Friedrich Hefty (also referred to as Frigyes Hefty) was born on 13 December 1894 in Pozsony, Austria-Hungary (present-day Bratislava, Slovak Republic). Although entitled to be addressed as Count, he eschewed the term. In his youth, he began to spend considerable time with aviation pioneers on the outskirts of Budapest. He found aviation so absorbing that he quit high school a year before graduation to devote his full attention to flying. In 1913, he tried his first flight, in a glider.

==Aviation service==

When World War I began, Hefty elected to join the Austro-Hungarian Aviation Troops. In May 1915, he was posted to Flik 12 in northern Italy; he flew Albatros, Lohner, and Hansa-Brandenburg two-seaters during the Battles of the Isonzo. As was customary, he had to complete 12 combat sorties before being awarded his pilot's badge on 2 July 1915.

On 7 October, both Hefty and his observer were wounded by antiaircraft fire while on an artillery spotting mission. Overcoming a foot wound, Hefty got his seriously wounded observer home via crash landing, and they reported to hospital. Soon after Hefty emerged from care, he returned in December with a three-week case of typhus.

Hefty would be detached from Flik 12 for test pilot duties in autumn 1916, but returned to the squadron after several months. He would be transferred in April 1917, posted to fly long-range reconnaissance sorties with Flik 44F on the Romanian Front. He scored his first victory on 23 August 1917.

Transferred to Flik 42J in October 1917, he flew fighters in the Battle of Caporetto. He scored his second victory on 27 October 1917, flying an Aviatik D.I. Thereafter, he flew an Albatros D.III. Often he flew with two other winners of the Gold Medal for Bravery, aces Ferdinand Udvardy and Johann Risztics.

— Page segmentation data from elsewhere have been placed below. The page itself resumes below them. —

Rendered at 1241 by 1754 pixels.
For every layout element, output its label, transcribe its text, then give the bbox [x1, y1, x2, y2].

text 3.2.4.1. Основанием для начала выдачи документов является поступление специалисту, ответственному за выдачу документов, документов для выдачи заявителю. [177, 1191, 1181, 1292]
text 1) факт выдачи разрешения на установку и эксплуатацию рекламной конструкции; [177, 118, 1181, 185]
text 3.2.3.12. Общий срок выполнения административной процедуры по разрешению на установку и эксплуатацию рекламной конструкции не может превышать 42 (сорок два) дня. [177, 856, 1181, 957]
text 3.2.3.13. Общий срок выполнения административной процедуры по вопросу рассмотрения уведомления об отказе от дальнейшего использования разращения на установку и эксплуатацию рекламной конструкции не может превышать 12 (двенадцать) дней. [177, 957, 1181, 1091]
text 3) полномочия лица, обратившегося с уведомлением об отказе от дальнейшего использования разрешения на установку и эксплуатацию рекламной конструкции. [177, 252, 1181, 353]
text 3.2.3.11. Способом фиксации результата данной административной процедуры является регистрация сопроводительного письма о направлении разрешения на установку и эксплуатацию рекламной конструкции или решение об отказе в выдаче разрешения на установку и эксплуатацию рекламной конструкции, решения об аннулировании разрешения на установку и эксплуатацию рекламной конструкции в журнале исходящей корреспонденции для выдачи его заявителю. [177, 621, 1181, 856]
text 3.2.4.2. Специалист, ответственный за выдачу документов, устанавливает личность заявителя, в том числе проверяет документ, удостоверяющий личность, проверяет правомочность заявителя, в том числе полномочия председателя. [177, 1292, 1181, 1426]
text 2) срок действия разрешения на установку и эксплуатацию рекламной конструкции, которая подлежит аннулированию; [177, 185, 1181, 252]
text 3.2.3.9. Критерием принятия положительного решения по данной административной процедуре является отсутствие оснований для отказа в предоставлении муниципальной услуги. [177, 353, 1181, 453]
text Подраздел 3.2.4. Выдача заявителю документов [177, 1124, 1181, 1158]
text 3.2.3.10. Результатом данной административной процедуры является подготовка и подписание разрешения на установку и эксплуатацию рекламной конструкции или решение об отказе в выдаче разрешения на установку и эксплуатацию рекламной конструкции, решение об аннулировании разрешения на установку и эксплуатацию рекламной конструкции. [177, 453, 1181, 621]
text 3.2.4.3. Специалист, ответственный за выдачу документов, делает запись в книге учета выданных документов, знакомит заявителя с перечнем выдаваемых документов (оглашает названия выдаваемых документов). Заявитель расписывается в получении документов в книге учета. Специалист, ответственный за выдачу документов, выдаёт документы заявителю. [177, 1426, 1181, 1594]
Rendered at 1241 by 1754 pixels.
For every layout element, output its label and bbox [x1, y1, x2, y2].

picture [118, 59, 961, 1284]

Hefty would stake a combat claim on 17 April 1918, followed by seven more in June 1918. While Hefty garnered five credited victories, five more went unconfirmed.

On 22 August 1918, for the first time, Hefty was ordered to fly with a parachute. When he was shot down in flames that day, he successfully bailed out, spraining an ankle.

By war's end, Friedrich Hefty had received ten awards of the Medal for Bravery. He won three Bronze awards, two each of the Second and First Classes of the Silver award, and three awards of the most prestigious, the Gold
Medal for Bravery. He was also proposed as a Offiziersstellvertreter (officer candidate). However, he was denied commissioning as an officer because he lacked the last year of high school that he had skipped because of his interest in aviation.

==List of victories==

| No. | Date | Foe | Location |
|---|---|---|---|
| 1 | 23 August 1917 | Farman | Târgu Ocna |
| 2 | 27 October 1917 | Enemy aircraft | Lake Doberdò |
| Unconfirmed | 4 April 1918 | Enemy aircraft | Montello |
| 3 | 17 April 1918 | Sopwith Camel | Montello |
| Unconfirmed | 16 June 1918 | Nieuport fighter | Montello |
| Unconfirmed | 17 June 1918 | Caproni | Montello |
| 4 | 20 June 1918 | British two-seater | Susegana |
| 5 | 20 June 1918 | Two-seater | Montello |
| Unconfirmed | 22 June 1918 | Hanriot HD.1 | Spresiano |
| Unconfirmed | 22 June 1918 | Nieuport fighter | Montello |

==Post World War I==

As low-level fighting continued immediately after war's end, Hefty flew for the Hungarian Red Air Arm, fighting units of Czechs, Romanians, and Serbs. He was captured on 1 July 1919 when his Fokker D.VII was damaged and forced to land near the Tisza river. He was later released and awarded the Order of Vitéz.

Following that, Hefty made his life in aviation. He was a commercial pilot for Malert Airlines and Air France for the next two decades. He also founded and advised gliding and flying clubs worldwide. He founded the Ikaros Flying School in Hungary, and another flying school in Cairo.

==World War II and beyond==

During World War II, Friedrich Hefty served as an administrative officer in the Hungarian Air Force until captured by Americans. Once released, he returned to Hungary, only to resent obtrusive communist domination. He emigrated to Detroit to continue as an aviation enthusiast. He died there on 20 January 1965.